An der anonymen Umfrage nahmen 595 Patienten teil, von denen 76,3 % an Parkinson und 23,7 % an MS litten. Erwartungsgemäss waren die Parkinsonerkrankten mit im Mittel ca. 61 Jahren etwas älter als die MS-Patienten (ca. 45 Jahre). Zwei Drittel der MS-Kranken waren weiblich.

70 % der Teilnehmer gaben an, Cannabis zumindest schon einmal ausprobiert zu haben, und 44 % berichteten über einen aktuellen Gebrauch. Von ihnen nannten 74 % medizinische Gründe. Die Konsumenten waren jünger, hatten einen geringeren BMI und seltener Adipositas. Unter den MS-Patienten war der regelmässige Cannabiskonsum etwas verbreiteter als unter Parkinsonkranken (66,4 % vs. 36,6 %).
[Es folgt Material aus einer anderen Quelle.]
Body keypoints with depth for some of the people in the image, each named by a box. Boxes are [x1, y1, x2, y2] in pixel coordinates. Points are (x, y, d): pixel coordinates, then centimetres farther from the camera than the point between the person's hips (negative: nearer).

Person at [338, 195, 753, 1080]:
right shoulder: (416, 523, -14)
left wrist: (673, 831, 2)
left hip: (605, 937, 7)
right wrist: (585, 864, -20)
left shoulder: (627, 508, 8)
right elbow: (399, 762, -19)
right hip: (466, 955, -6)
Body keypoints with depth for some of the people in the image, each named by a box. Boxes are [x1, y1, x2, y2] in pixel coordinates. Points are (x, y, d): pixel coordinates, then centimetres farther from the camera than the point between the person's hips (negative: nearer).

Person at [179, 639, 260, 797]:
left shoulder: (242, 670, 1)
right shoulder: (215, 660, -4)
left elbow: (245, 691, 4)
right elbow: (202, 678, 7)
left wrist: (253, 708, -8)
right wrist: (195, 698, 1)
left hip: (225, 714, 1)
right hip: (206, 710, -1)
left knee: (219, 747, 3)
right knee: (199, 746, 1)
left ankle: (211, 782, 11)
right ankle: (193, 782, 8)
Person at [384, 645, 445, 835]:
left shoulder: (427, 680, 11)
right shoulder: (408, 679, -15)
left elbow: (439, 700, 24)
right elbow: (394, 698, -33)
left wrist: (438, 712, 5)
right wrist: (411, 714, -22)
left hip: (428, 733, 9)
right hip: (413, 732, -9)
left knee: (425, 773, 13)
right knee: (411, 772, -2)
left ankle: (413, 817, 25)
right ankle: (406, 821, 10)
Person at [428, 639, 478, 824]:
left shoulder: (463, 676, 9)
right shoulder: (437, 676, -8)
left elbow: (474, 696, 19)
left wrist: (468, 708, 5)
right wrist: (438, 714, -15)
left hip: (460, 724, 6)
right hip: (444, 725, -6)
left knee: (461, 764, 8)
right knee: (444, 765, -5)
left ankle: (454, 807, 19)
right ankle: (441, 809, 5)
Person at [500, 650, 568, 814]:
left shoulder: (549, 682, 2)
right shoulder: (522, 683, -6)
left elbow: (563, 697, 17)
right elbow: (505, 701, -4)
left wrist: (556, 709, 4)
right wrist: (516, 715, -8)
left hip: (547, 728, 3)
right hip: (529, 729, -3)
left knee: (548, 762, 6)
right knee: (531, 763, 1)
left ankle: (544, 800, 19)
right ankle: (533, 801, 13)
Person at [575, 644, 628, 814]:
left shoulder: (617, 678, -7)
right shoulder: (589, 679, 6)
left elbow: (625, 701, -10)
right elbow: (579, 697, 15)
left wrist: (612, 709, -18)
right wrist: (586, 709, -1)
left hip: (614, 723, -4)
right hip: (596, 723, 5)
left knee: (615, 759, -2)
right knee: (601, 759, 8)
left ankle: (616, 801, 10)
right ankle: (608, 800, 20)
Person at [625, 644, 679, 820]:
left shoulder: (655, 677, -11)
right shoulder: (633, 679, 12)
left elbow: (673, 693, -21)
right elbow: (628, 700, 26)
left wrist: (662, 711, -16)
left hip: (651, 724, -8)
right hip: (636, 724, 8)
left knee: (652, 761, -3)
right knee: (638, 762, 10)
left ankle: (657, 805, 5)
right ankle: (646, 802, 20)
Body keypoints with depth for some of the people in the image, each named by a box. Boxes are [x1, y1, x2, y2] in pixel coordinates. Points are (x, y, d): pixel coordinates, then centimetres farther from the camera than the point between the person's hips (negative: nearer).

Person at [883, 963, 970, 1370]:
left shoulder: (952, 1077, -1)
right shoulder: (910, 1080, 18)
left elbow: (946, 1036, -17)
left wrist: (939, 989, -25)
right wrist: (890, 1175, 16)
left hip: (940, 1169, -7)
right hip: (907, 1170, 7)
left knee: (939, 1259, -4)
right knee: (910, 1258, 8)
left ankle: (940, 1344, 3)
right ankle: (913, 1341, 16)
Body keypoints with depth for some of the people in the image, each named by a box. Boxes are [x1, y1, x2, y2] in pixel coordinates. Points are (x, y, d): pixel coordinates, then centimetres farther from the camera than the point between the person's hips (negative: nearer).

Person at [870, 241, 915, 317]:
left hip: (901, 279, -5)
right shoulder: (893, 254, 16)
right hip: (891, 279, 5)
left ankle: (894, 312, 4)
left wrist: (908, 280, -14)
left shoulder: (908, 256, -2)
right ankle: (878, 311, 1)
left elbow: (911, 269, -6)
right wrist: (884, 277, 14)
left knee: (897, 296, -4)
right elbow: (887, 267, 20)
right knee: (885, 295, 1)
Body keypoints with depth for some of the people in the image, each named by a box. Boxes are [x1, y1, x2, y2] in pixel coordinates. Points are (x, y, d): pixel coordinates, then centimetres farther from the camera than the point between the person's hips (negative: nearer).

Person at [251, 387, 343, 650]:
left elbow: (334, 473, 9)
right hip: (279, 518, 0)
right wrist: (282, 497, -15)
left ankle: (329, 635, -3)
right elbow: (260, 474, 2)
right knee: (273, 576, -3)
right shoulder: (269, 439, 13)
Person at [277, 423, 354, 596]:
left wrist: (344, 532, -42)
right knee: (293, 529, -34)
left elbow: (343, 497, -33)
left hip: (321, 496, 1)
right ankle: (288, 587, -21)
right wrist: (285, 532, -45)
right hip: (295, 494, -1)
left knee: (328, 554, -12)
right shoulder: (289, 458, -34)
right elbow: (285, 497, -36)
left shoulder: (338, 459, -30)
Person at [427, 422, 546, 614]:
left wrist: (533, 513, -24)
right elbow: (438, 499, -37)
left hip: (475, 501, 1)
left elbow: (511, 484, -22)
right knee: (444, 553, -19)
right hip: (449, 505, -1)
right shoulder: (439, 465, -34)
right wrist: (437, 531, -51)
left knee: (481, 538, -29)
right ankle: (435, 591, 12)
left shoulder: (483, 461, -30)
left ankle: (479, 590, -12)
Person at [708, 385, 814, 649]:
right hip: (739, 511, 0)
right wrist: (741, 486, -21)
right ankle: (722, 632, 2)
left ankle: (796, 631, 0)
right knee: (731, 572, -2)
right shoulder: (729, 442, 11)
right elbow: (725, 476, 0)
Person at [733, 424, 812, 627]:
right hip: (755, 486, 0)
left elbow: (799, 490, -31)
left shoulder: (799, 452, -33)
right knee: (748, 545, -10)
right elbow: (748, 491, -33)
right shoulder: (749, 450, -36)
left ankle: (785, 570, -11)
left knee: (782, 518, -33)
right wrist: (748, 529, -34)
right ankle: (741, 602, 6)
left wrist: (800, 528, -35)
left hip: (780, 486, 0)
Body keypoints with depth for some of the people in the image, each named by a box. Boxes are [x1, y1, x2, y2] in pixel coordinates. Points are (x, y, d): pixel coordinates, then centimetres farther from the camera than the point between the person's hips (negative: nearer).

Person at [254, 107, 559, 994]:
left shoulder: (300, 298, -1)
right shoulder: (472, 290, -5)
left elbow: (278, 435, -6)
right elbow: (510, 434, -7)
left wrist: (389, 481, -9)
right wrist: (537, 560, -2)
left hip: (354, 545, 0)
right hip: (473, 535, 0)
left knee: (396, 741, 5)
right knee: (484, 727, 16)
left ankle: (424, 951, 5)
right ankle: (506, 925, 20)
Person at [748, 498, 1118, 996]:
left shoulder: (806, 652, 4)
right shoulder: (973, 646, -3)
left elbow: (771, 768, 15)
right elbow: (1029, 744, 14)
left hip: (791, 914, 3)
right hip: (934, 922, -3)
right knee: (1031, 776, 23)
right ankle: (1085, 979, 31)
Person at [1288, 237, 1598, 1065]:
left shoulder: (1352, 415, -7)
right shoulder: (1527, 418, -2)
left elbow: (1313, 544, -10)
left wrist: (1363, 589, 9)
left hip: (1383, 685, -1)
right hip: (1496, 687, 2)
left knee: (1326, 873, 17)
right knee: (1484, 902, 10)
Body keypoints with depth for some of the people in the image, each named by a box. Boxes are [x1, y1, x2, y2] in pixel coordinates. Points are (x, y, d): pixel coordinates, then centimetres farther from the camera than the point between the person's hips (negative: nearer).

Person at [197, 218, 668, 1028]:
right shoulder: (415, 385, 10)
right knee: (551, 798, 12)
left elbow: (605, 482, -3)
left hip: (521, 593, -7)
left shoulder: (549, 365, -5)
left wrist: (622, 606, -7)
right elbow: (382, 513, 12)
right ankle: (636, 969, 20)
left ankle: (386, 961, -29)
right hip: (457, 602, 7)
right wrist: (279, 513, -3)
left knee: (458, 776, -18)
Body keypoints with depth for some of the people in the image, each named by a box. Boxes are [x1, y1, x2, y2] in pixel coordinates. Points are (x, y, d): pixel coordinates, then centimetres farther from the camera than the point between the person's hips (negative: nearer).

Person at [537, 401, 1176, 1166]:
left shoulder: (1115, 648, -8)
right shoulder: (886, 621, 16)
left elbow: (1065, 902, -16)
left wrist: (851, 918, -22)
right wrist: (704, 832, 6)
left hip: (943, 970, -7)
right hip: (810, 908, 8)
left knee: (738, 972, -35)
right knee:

Cannabiskonsumenten zeigten im Vergleich zu Verzichtern im GNDS*-Score einen geringeren Behinderungsgrad und sie schnitten besser in den Bereichen Gedächtnis, Stimmung und Fatigue ab. In keiner Subskala ergaben sich für sie schlechtere Werte. Eine Ausnahme waren Gleichgewichtsstörungen bei MS-Patienten – der Unterscheid war aber nicht signifikant. Die körperliche Aktivität war in beiden Gruppen etwa gleich.

 

Besser gelaunt statt untätig auf der Couch

 

Interessanterweise schnitten die Konsumenten in dieser Umfrage bei der kognitiven Leistungsfähigkeit und Stimmung eher besser ab und auch eine Gewichtszunahme wurde nicht festgestellt. Die Sorge, dass der Cannabiskonsum zu einem untätigen Leben auf der Couch verleitet, bestätigte sich ebenfalls in dieser Untersuchung nicht.

In zukünftigen Studien sollte untersucht werden, welche Symptome sich ausser Spastik und Schmerz bei MS und Parkinson noch durch Cannabis lindern lassen, schreiben die Autoren.

 

*Guy’s Neurological Disability Scale

 

 

Kindred JH et al. Compl Ther Med 2017; 33: 99–104.